━━━━━ Text passage ━━━━━

On educational-oriented collaborative pads like ONE (Collaborative Pad), the mobile interface now offers dedicated “camera” and “library” buttons. These buttons allow users to take a photo directly from the app and insert it into the pad without leaving the editor.
This functionality changes the logic of collaborative work in class or training. A student can photograph a diagram on the board, a paper document, or an object, then integrate it into the shared pad in a matter of seconds. Three points deserve attention on mobile:
- The resolution of the photo taken from the device is often automatically reduced by the pad to limit the weight of the shared document. Checking the rendering after insertion avoids unpleasant surprises during collective review.
- The HEIC format (native format for iPhone photos) is not always recognized by web pads. Converting to JPEG before sending, or configuring the phone to take photos directly in JPEG, removes this blockage.
- On tablets, drag-and-drop from the gallery to the browser works on some recent pads, but not on classic Etherpad. The import button remains the most reliable method.
GDPR Restrictions and Blocking of External Images on School Pads
Inserting an image via URL (pointing to an external host like Imgur or a social network) seemed to be the fastest method. In practice, several educational pads now block the insertion of remote images via URL.
This restriction, adopted by solutions like ONE within the framework of educational networks, responds to GDPR compliance requirements. When a pad loads an image hosted on a third-party server, each participant’s browser sends a request to that server, which can lead to a leak of browsing data (IP address, cookies, user agent) to a provider not contracted by the institution.
The practical consequence is clear: only images uploaded and stored on the institution’s instance are accepted. Teachers or trainers who used links to Google Photos, Flickr, or free hosts must download the image locally and then upload it to the pad.
Bypassing the Blockage Without Breaking the Rules
If the desired image comes from the web, the procedure remains simple: save the image to the device (right-click, “Save image as” on a computer, or long press on mobile), then use the pad’s import button. This additional step ensures that the image is hosted on the institution’s server and not loaded from an external domain.

Accepted Image Formats and Maximum Weight on Major Pads
A failure to insert into a collaborative pad often stems from an unsupported format or a file that is too large. JPEG and PNG formats are accepted by almost all pads. The lighter WebP format is gaining ground but is still rejected by some older versions of Etherpad.
The maximum allowed weight varies by platform. Pads integrated into educational networks generally set a limit per image, while cloud suites (Google Docs, Microsoft 365) apply a global limit to the document.
- Reduce the weight of a photo before insertion: an online tool like Squoosh or TinyPNG compresses the image without visible loss of quality. Reducing a smartphone photo from several megabytes to a few hundred kilobytes is sufficient in most cases.
- Prefer JPEG for photographs and PNG for diagrams or screenshots containing text. PNG preserves the sharpness of contours and characters.
- Avoid BMP or TIFF formats, which are rarely supported by collaborative web editors and unnecessarily large.
Compressing before inserting avoids silent errors: some pads do not display any error message when the file exceeds the limit; the image simply disappears without explanation.
Inserting a photo into a collaborative pad depends as much on the chosen method as on the technical constraints of the platform. Local upload remains the most universal path, copying from the clipboard the fastest on recent tools, and checking the format and weight of the image before any manipulation remains the reflex that avoids most failures.

━━━━━

**Work to complete**:
[1] List every image file format named in the passage on inserting images into collaborative pads.
[2] In the passage on inserting images into collaborative pads, what requirements lead some educational pads to block inserting remote images by URL?
The lines after this point come from a separate, unrelated source.

━━━━━ Given information ━━━━━

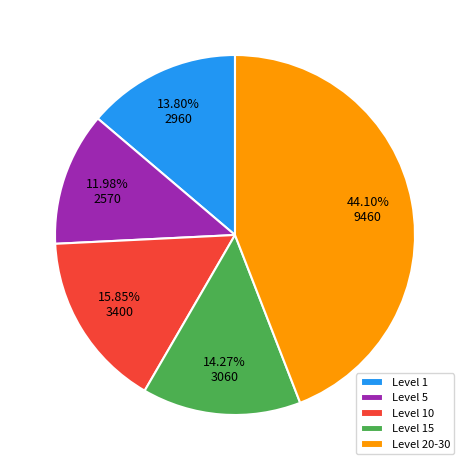

What is the ratio of the value at Level 5 to the value at Level 15?

0.8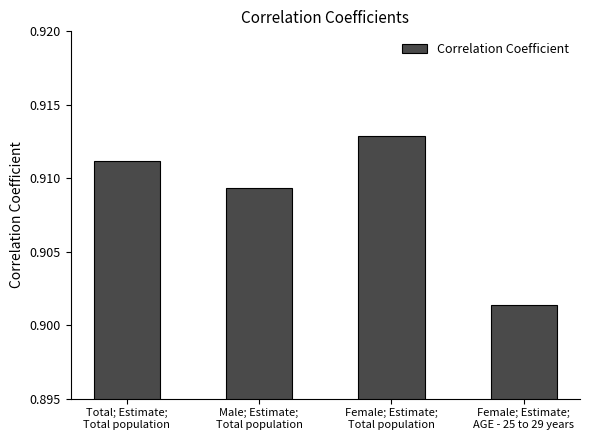

What is the sum of all values?

3.6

━━━━━

**Completed exercise**:
[1] HEIC, JPEG, PNG, WebP, BMP, TIFF

[2] GDPR compliance requirements.